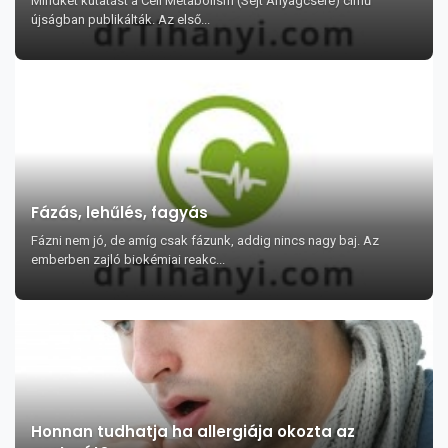
Mindkét kutatást a Cell Metabolism (Sejt Anyagcsere) című
újságban publikálták. Az első...
Fázás, lehűlés, fagyás
Fázni nem jó, de amíg csak fázunk, addig nincs nagy baj. Az
emberben zajló biokémiai reakc...
Honnan tudhatja ha allergiája okozta az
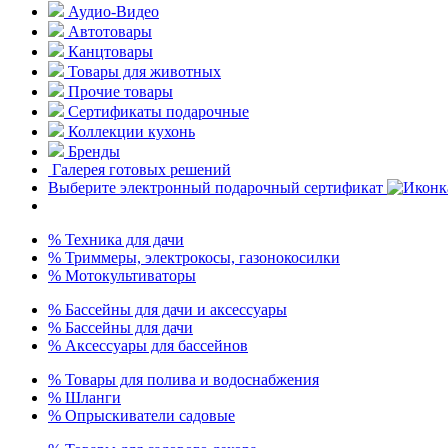
Аудио-Видео
Автотовары
Канцтовары
Товары для животных
Прочие товары
Сертификаты подарочные
Коллекции кухонь
Бренды
Галерея готовых решений
Выберите электронный подарочный сертификат
% Техника для дачи
% Триммеры, электрокосы, газонокосилки
% Мотокультиваторы
% Бассейны для дачи и аксессуары
% Бассейны для дачи
% Аксессуары для бассейнов
% Товары для полива и водоснабжения
% Шланги
% Опрыскиватели садовые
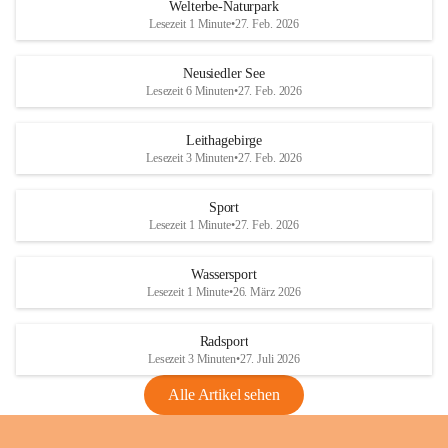
i
i
unzulässige Weingärten zu roden! Bitte 
Welterbe-Naturpark
e
e
helfen wir zusammen um unsere Winzer 
Lesezeit 1 Minute
•
27. Feb. 2026
d
d
vor den prognostizierten Ernteausfällen 
l
l
und den daraus folgenden wirtschaftlichen 
e
e
Neusiedler See
Schäden zu bewahren.
r
r
Lesezeit 6 Minuten
•
27. Feb. 2026
S
S
Verordnungen
e
e
Leithagebirge
04.08.2026
e
e
Lesezeit 3 Minuten
•
27. Feb. 2026
Maßnahmen zur Bekämpfung
der Goldgelben Vergilbung der
Sport
Rebe und der Amerikanischen
Lesezeit 1 Minute
•
27. Feb. 2026
Rebzikade
Anhang VBl. EU Nr. 18
Wassersport
_2026
Lesezeit 1 Minute
•
26. März 2026
1 Seite
•
1,4 MB
Radsport
VBl. EU Nr. 18_2026
Lesezeit 3 Minuten
•
27. Juli 2026
2 Seiten
•
2,1 MB
Alle Artikel sehen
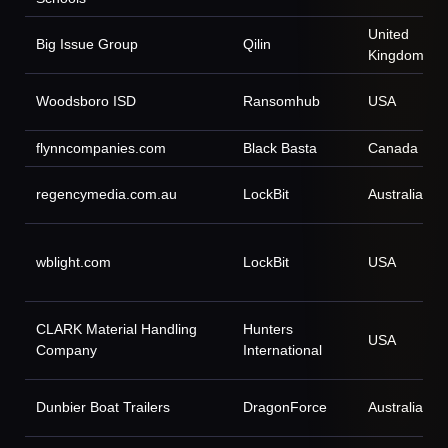
United
Big Issue Group
Qilin
Kingdom
Woodsboro ISD
Ransomhub
USA
flynncompanies.com
Black Basta
Canada
regencymedia.com.au
LockBit
Australia
wblight.com
LockBit
USA
CLARK Material Handling
Hunters
USA
Company
International
Dunbier Boat Trailers
DragonForce
Australia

WHAT IS EXPECTED ->
The job is to set down the whole listing exactly, excluding any images.

SOLUTION FOR THIS TASK ->
Mindkét kutatást a Cell Metabolism (Sejt Anyagcsere) című
újságban publikálták. Az első...
Fázás, lehűlés, fagyás
Fázni nem jó, de amíg csak fázunk, addig nincs nagy baj. Az
emberben zajló biokémiai reakc...
Honnan tudhatja ha allergiája okozta az
Аудио-Видео
Автотовары
Канцтовары
Товары для животных
Прочие товары
Сертификаты подарочные
Коллекции кухонь
Бренды
Галерея готовых решений
Выберите электронный подарочный сертификат
% Техника для дачи
% Триммеры, электрокосы, газонокосилки
% Мотокультиваторы
% Бассейны для дачи и аксессуары
% Бассейны для дачи
% Аксессуары для бассейнов
% Товары для полива и водоснабжения
% Шланги
% Опрыскиватели садовые
i
i
unzulässige Weingärten zu roden! Bitte 
Welterbe-Naturpark
e
e
helfen wir zusammen um unsere Winzer 
Lesezeit 1 Minute
•
27. Feb. 2026
d
d
vor den prognostizierten Ernteausfällen 
l
l
und den daraus folgenden wirtschaftlichen 
e
e
Neusiedler See
Schäden zu bewahren.
r
r
Lesezeit 6 Minuten
•
27. Feb. 2026
S
S
Verordnungen
e
e
Leithagebirge
04.08.2026
e
e
Lesezeit 3 Minuten
•
27. Feb. 2026
Maßnahmen zur Bekämpfung
der Goldgelben Vergilbung der
Sport
Rebe und der Amerikanischen
Lesezeit 1 Minute
•
27. Feb. 2026
Rebzikade
Anhang VBl. EU Nr. 18
Wassersport
_2026
Lesezeit 1 Minute
•
26. März 2026
1 Seite
•
1,4 MB
Radsport
VBl. EU Nr. 18_2026
Lesezeit 3 Minuten
•
27. Juli 2026
2 Seiten
•
2,1 MB
Alle Artikel sehen
United
Big Issue Group
Qilin
Kingdom
Woodsboro ISD
Ransomhub
USA
flynncompanies.com
Black Basta
Canada
regencymedia.com.au
LockBit
Australia
wblight.com
LockBit
USA
CLARK Material Handling
Hunters
USA
Company
International
Dunbier Boat Trailers
DragonForce
Australia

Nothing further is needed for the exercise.